Go Programming for Java Developers

Go is a very interesting language, open-sourced by Google in late-2009, that takes a “less is more” (http://commandcenter.blogspot.de/2012/06/less-is-exponentially-more.html) approach to language design, but that also bakes in a powerful concurrency model.

This talk will introduce Go, delve into its distinctives, and contrast its approach with that of Java (where appropriate). We'll also write a fair amount of Go code along the way. This talk will be of particular interest to Java developers looking to add Go to their toolkits, but will also be of interest to anyone looking to learn a little bit more about Go.

Keynote: Antifragile Architectures

What is fragile? Fragile things are easily broken, damaged, or destroyed. When faced with stressors, they crumble. Then what is the opposite of that? Many of us would answer something like “robust” or “resilient.” Things that maintain their integrity when faced with stressors. But it’s possible that we’re wrong.

In his book Antifragile, Nassim Nicholas Taleb challenges this idea by inventing the word that forms the book’s title. Antifragile is the true opposite of fragile. Whereas fragile things are easily broken, damaged, or destroyed when faced with stressors, antifragile things improve, become stronger, or become more powerful when faced with stressors.

Monitoring and Metrics and Logging: Oh My!

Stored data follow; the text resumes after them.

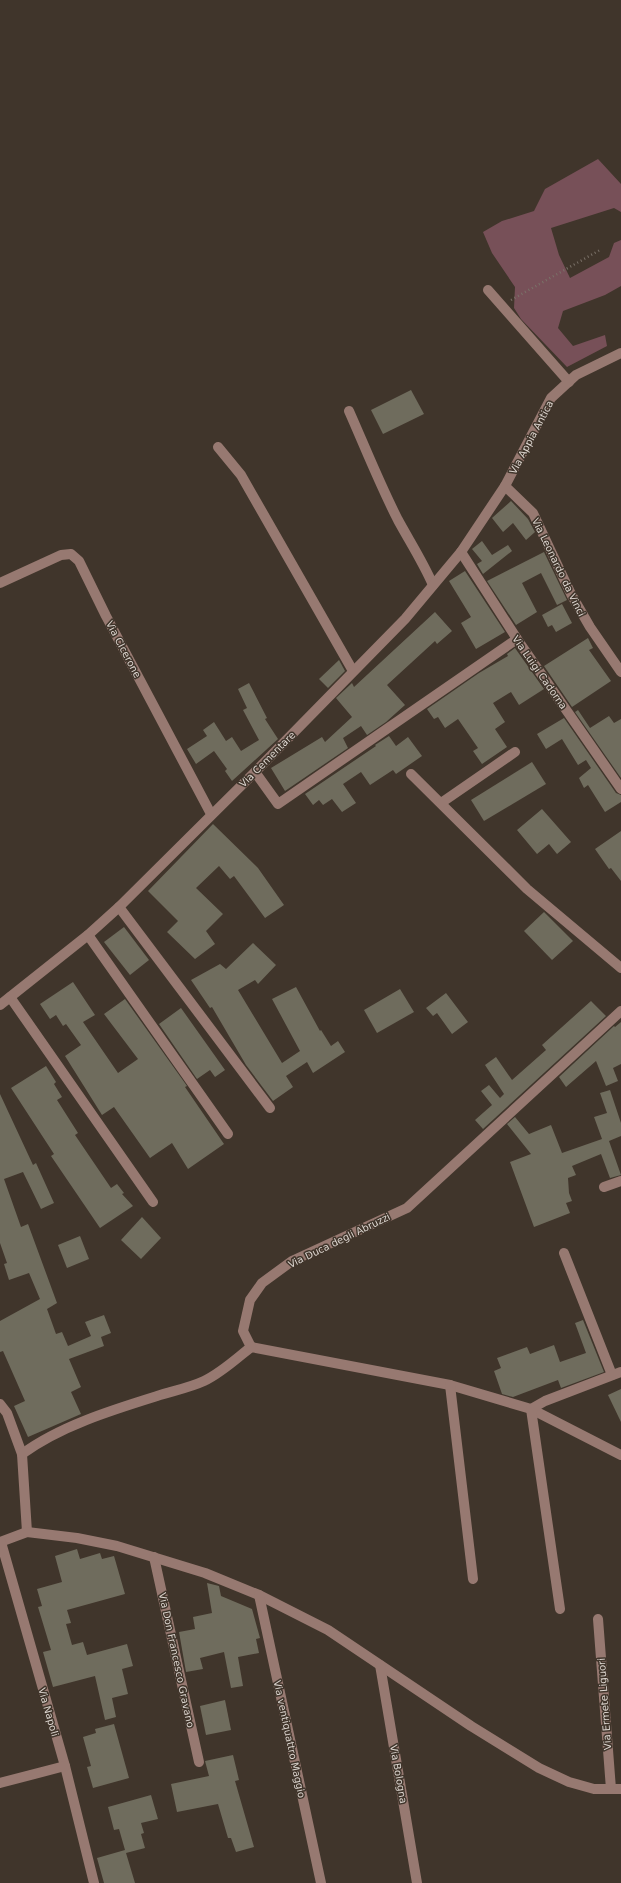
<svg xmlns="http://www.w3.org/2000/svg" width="621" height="1883" font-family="'DejaVu Sans',sans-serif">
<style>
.green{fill:#775058}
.building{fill:#6f6c5d}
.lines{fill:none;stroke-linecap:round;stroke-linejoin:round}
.path{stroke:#7a7168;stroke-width:2.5;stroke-dasharray:1 3;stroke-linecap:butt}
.minor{stroke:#977971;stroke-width:10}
.labels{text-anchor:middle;stroke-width:3;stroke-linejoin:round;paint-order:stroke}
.street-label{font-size:10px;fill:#dcd5cf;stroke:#40352b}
</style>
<rect width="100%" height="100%" fill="#40352b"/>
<path class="green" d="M598,159L621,184V212L614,208L551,228L559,255L570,278L609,257L614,243L621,240V286L605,295L563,311L558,328L573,346L605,335L607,346L567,367L521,319L514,308L515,287L492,253L483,232L502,221L534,211L545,189Z"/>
<g class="building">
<path d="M411,390L424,414L383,434L371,410Z"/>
<path d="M511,501L528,519L535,532L526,540L513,523L503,532L492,518Z"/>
<path d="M482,541L492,555L508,545L512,551L483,574L477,564L482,561L472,549Z"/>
<path d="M544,552L567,600L557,605L541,573L522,583L537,612L516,625L487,581Z"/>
<path d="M465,571L505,632L476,649L461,623L471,617L449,581Z"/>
<path d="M562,604L572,623L556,632L552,625L548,627L542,615Z"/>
<path d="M435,612L452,631L437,644L435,641L387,685L405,705L386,722L367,735L361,726L343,738L348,748L285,791L271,768L322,737L325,742L352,717L336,698L352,683L354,687Z"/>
<path d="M588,638L593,648L589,650L611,681L572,707L544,666Z"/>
<path d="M515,648L544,689L519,705L511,692L493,703L505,722L495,729L507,747L482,764L473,751L478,748L458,719L445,728L438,717L434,719L427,709L479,673L508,656L507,654Z"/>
<path d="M339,660L345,671L328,688L319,679Z"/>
<path d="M249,683L267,718L265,719L278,739L232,781L225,771L227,769L214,751L196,764L187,749L207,736L203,730L214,722L226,741L232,737L241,751L259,740L243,710L247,708L238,689Z"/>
<path d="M578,710L590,728L609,716L614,723L621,719V778L575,712Z"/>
<path d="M564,718L616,793L621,795V802L605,812L588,785L584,788L579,778L591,768L586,760L578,765L562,739L546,749L537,734Z"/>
<path d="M389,736L396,746L408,737L422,756L396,774L393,770L370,785L361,772L343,784L356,803L342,812L332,799L323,805L319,800L313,805L305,794L376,746L375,745Z"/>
<path d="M532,762L546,784L484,821L471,800Z"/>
<path d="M542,809L571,842L557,854L549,844L537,854L517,830Z"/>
<path d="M213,824L258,868L284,905L265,918L234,876L230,879L219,866L196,888L223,914L206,931L215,944L195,959L167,932L178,921L148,891Z"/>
<path d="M621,831V881L611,868L609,869L595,849Z"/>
<path d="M544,912L573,941L552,960L524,931Z"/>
<path d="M124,927L149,960L130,975L104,942Z"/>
<path d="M253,943L276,965L258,984L255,980L238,990L282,1063L300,1051L272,999L296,987L320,1031L321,1030L331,1046L338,1041L345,1052L313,1073L307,1062L286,1076L293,1087L273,1101L246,1065L212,1007L210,1008L191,980L220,964L226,969Z"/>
<path d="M73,982L95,1015L83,1022L118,1073L138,1059L104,1014L125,999L187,1086L185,1087L224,1144L188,1169L172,1143L150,1158L114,1107L102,1115L65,1056L81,1045L66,1024L63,1026L56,1015L50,1019L40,1004Z"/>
<path d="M400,989L414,1012L377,1033L364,1010Z"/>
<path d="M446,993L468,1022L452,1034L437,1013L433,1016L426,1008Z"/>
<path d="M591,1001L606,1016L483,1129L475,1120L492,1105L481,1091L489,1085L500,1098L504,1094L485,1065L496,1057L512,1080L546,1050L542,1045Z"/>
<path d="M181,1008L225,1070L215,1077L210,1070L197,1079L159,1024Z"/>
<path d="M621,1022V1064L613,1068L618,1081L606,1086L596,1061L566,1087L559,1077L614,1026L615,1027Z"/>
<path d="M46,1066L56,1082L54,1084L62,1097L57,1100L78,1133L75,1135L111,1188L117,1184L124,1193L122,1194L133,1206L100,1228L51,1156L54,1154L11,1088Z"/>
<path d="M610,1090L621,1123V1136L609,1141L621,1175L610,1178L601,1154L572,1166L576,1175L568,1178L569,1193L572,1201L566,1203L570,1213L534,1227L510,1162L531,1154L507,1124L515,1117L529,1134L551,1125L562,1153L602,1139L594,1117L607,1113L600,1093Z"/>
<path d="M0,1094L33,1165L36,1163L54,1203L41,1209L23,1172L4,1179L21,1227L28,1224L57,1303L47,1309L56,1334L62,1332L68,1346L91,1336L85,1322L104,1315L111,1333L101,1337L104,1346L69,1359L81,1387L71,1392L81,1414L28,1437L14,1406L25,1401L3,1351L0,1352V1321L40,1299L29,1273L9,1280L4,1264L7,1263L0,1243Z"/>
<path d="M142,1217L161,1238L141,1259L121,1240Z"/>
<path d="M80,1236L89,1259L67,1268L58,1245Z"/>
<path d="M583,1320L604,1372L561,1388L558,1380L513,1397L502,1394L494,1371L501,1368L497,1358L527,1347L530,1354L554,1345L560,1362L586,1353L575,1323Z"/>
<path d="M621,1389V1422L608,1395Z"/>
<path d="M77,1549L80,1559L100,1553L102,1559L114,1556L125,1594L67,1610L71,1623L66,1624L72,1645L83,1642L87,1655L127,1644L133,1666L122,1669L128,1694L112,1698L116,1717L105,1720L95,1676L53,1687L43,1652L51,1650L38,1607L42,1606L37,1589L62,1582L55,1556Z"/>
<path d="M207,1583L219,1586L221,1596L252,1609L260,1638L256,1639L259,1653L238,1657L243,1686L231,1688L224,1652L200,1658L203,1669L186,1672L179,1632L195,1629L193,1617L212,1613Z"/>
<path d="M225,1700L231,1730L206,1735L200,1706Z"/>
<path d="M114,1724L129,1778L93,1788L87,1767L91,1766L83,1737L96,1733L95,1729Z"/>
<path d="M233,1755L239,1780L235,1781L254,1847L236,1852L231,1838H228L218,1804L177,1812L171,1784L209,1776L205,1761Z"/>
<path d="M151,1795L158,1819L141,1823L144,1833L141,1834L145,1848L126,1853L135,1883H104L97,1858L125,1850L119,1829L114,1830L108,1807Z"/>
</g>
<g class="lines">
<path class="path" d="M511,300L600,250"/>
<g class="minor">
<path d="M488,290L569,382"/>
<path d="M349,411C365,447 380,485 398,520C410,542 423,562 433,585"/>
<path d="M218,447L241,475L353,671"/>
<path d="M505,486L533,513L571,594L590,627L621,672"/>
<path d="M461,552L517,639L621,789"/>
<path d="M0,583L61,555L71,554L79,561L106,616L211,814"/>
<path d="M255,772L278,804L517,639"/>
<path d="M411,774L527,889L621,968"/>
<path d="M441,803L515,752"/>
<path d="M119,907L270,1108"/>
<path d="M88,935L228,1134"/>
<path d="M10,997L153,1202"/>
<path d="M0,1005L88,935L119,907L255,772L405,619L461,552L505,486L551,398L576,375L621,353"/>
<path d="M604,1187L621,1181"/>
<path d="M564,1253L612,1375"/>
<path d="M251,1347L450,1385L531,1409L621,1455"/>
<path d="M450,1385L473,1579"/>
<path d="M0,1404L7,1413L22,1454L27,1532"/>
<path d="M22,1454C60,1426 112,1410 157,1396C172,1391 189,1388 204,1381C221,1373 236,1359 251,1347L243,1331L250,1300L262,1283L292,1261L407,1208L621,1011"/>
<path d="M0,1542L27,1532L77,1538L117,1546L205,1573L259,1595L328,1630L471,1726L539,1768L569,1782L594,1789H621"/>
<path d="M1,1542L65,1766L94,1883"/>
<path d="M154,1557L199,1762"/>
<path d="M259,1595L321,1883"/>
<path d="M560,1609L531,1409L545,1401L621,1372"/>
<path d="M598,1619L611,1789"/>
<path d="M380,1665L417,1883"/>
<path d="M0,1783L65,1766"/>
</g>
</g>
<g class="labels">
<g class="street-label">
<text transform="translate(531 437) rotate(-62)" y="4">Via Appia Antica</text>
<text transform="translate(559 567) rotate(64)" y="4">Via Leonardo da Vinci</text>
<text transform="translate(124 649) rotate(62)" y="4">Via CIcerone</text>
<text transform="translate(540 672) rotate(55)" y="4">Via Luigi Cadorna</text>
<text transform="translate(267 759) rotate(-45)" y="4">Via Cementare</text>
<text transform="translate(339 1240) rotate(-26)" y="4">Via Duca degli Abruzzi</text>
<text transform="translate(177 1660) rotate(78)" y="4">Via Don Francesco Gravano</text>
<text transform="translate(604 1704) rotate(-94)" y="4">Via Ermete Liguori</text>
<text transform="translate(49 1712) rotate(74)" y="4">Via Napoli</text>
<text transform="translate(290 1739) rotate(78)" y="4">Via ventiquattro Maggio</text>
<text transform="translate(399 1774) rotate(80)" y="4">Via Bologna</text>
</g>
</g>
</svg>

Visibility is one of the primary characteristics of applications that aren’t just coded well, but run well in production. We need visibility to understand:

  • how our system performs
  • how our system misbehaves
  • how our system fails
  • how our users interact with our system
  • what’s providing value to users and what’s not
  • and more!

In this talk we’ll look at the three disciplines of monitoring, metrics, and logging, and see how properly used, they can dramatically increase our system’s inherent visibility.